Search king Google on Friday unveiled Google Reader, its entrance into the news feed reading business.
Google Reader, like other news feed readers before it, displays updates from a variety of Internet-based subscription sources, and shows the results on one Web page.
It eliminates the need to continually visit each individual Web site for updates. Other news feeds make use of e-mail.
It remains to be seen whether the cache associated with Googles brand will help Google Reader find an audience.
Itll face competition from a bevy of other, more established and mature readers, including SharpReader and NewsGator, which turns Microsoft Outlook, the e-mail feature, into an RSS reader.

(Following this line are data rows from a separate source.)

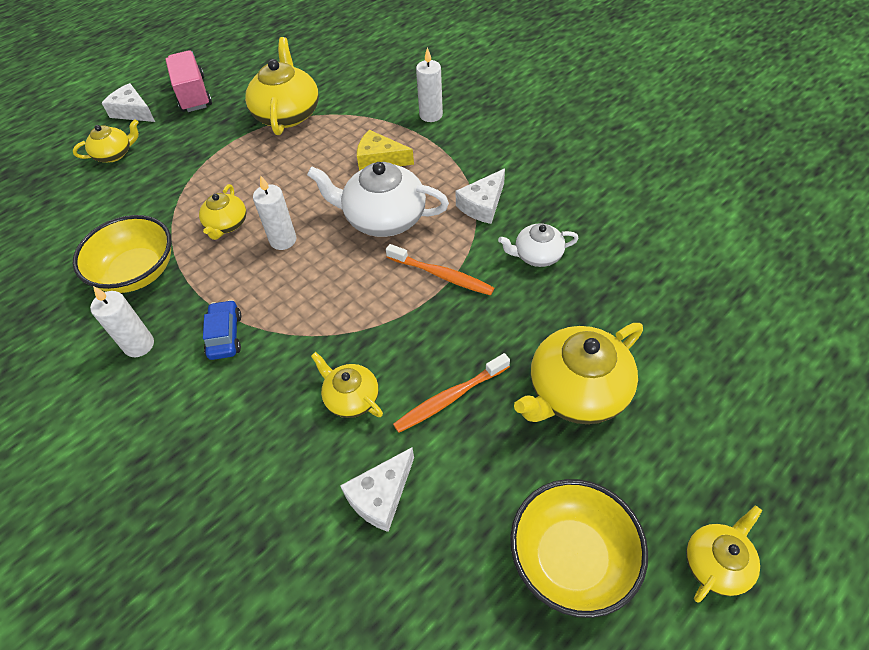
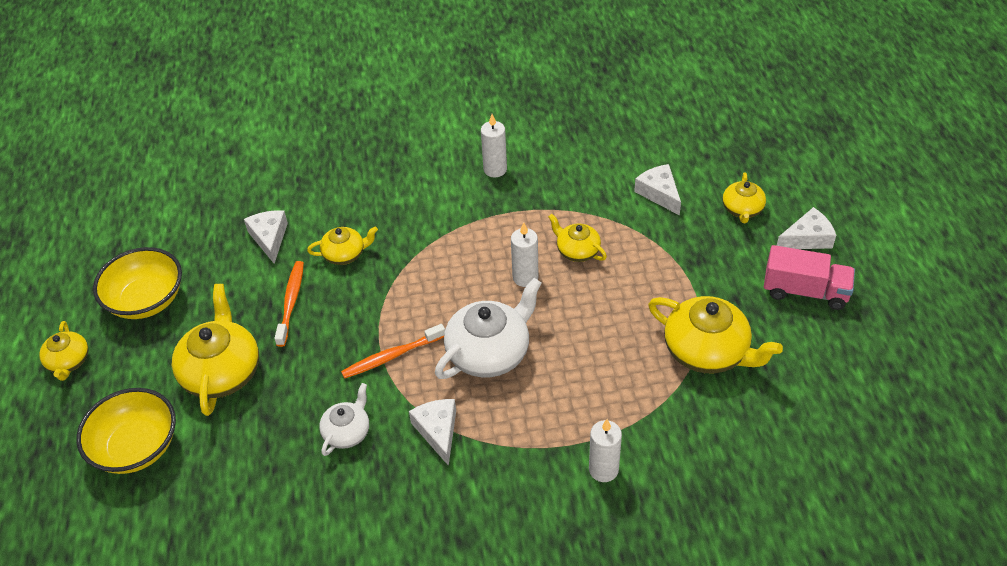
camera: 125 degrees right, 5 degrees down
yellow bowl [73,215,172,293] -> yellow bowl moved to [76,388,176,474]
blue car [203,300,241,360] -> none
yellow cheese [357,130,414,171] -> none
none -> white cheese [634,164,681,215]

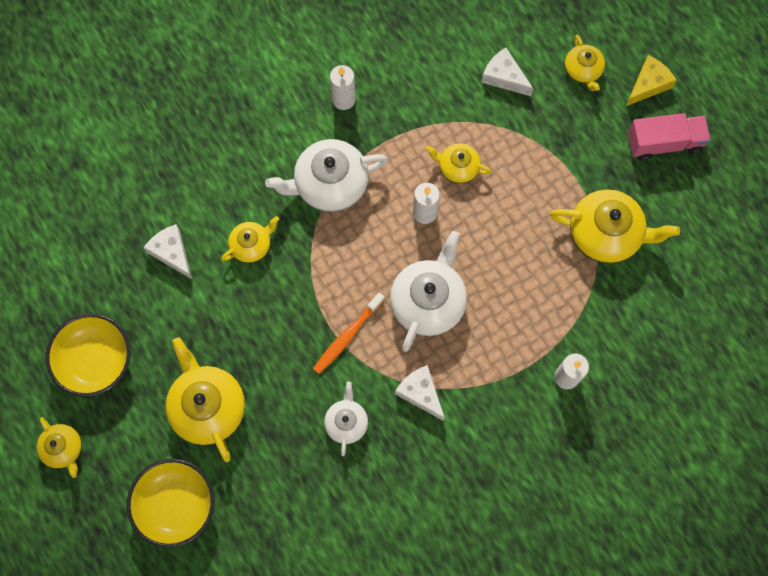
camera: 25 degrees left, 25 degrees up
orange toothbrush [274,261,304,347] -> none
white cheese [777,207,836,249] -> yellow cheese [626,55,677,106]
none -> white teapot [265,139,388,212]

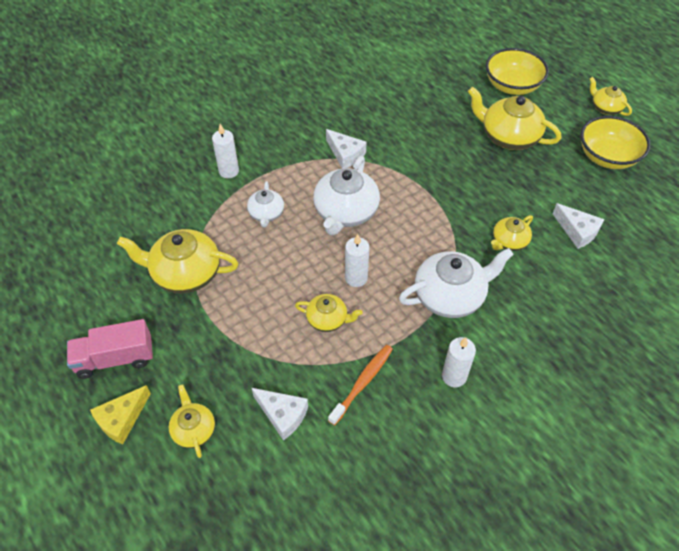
camera: 175 degrees right, 20 degrees down
yellow teapot [166,337,245,462] -> yellow teapot turned 150 degrees clockwise [468,87,561,150]
orange toothbrush [313,293,385,374] -> orange toothbrush moved to [328,345,393,425]
white teapot [324,382,368,456] -> white teapot moved to [247,181,284,228]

More broadly, news feeds highlight the changing way people are getting information from the Internet.
Rather than visit a number of different sites, news from a variety of different sites can now be easily organized into one personalized Internet locale. That has had ancillary results, one being the diminished significance of the content providers own Web sites.
Google Reader supports RSS, which Google initially snubbed, and a lesser know news feed format known as Atom.
Content providers allow their articles to be ensnared by formatting their material in a particular way. Virtually every major online publication and publishers of Web logs (blogs) uses RSS, which is said to stand for "really simple syndication."
Several major Internet browsers, including Firefox and Opera, have RSS features built in.
Several Google services, including Sidebar desktop search tool, contain features common to a news feed. But Google Reader is the companys first actual news feed reader.